Mr Fallon had reluctantly accepted an invitation to tour the school after a series of angry letters from the head. The boys’ showers had been closed for two years because of an infestation of rats, the lower school had been evacuated after wiring was deemed unsafe and the gym was condemned and about to collapse.

“I was livid, I just couldn’t take it anymore, something had to be done,” says Dr Chadwick. “I was told that Michael Fallon would not be able to promise us any money but I just put him on the spot.”

The Government agreed to fund a complete pound;4.5 million refurbishment of the school. Today, sitting in the salubrious surroundings of the Pounds 12,000-a-year Berkhamsted Collegiate school, Hertfordshire, where she is principal, Dr Chadwick could not be further from the rat-plagued London state school.

Her arrival at Berkhamsted, whose old boys include Graham Greene (Greene’s father was a former head), coincided with one of the most controversial periods in its 461-year history as she was charged with merging the separate boys’ and girls’ schools.

Despite opposition from parents, within three years the prep school and sixth form were mixed, although boys and girls are still separate between the ages of 11 and 16. Dr Chadwick did away with the “ghastly green” girls’

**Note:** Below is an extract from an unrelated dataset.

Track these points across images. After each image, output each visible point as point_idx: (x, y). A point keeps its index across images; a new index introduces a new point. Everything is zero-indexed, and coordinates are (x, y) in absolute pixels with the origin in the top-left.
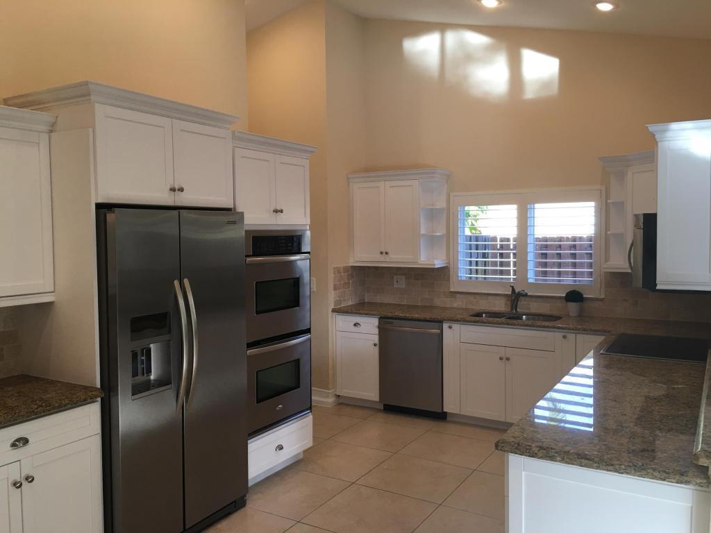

uniform and introduced modern green, navy and black kilts. She rejected the title headmistress - “it is a horribly traditional public school title and was not really fitting in with the way the school was developing”, and became Berkhamsted’s first principal.

Cambridge-educated Dr Chadwick was dean of educational development at South Bank university for five years between her headships at Bishop Ramsey and Berkhamsted. She is a fellow of the Royal Society of Arts and chaired an advisory committee for the BBC on children’s television.

The organisation, which represents 240 heads of all-boys and mixed schools, only admitted its first woman member in 1994. It now has six women members in the UK. But how is the club, which lists Eton and Harrow among its most famous members, taking to having a woman at the helm?

“I have not experienced any animosity, and would not expect to,” she said.

“The fact that I am a former state-school head is, for me, more important than the gender issue. At a time when the two sectors are increasingly co-operating, I think my experience of both is quite invaluable.”

The Charities Bill, which will force private schools to prove their “public benefit”, is likely to be a main focus of her year, plus the possible merger of HMC and the Girls’ Schools Association (the timing, says Dr Chadwick, is nothing to do with her). She has rejected the Government’s proposal that private schools should sponsor academies, although she insists the relationship between HMC and No 10 has never been better.

“Compared to previous governments, this Labour administration sees the independent sector increasingly as a partner, rather than a competitor.

There is a lot we can share, although we will have to be careful to retain our independence - that is the message I will be carrying through throughout 2005.”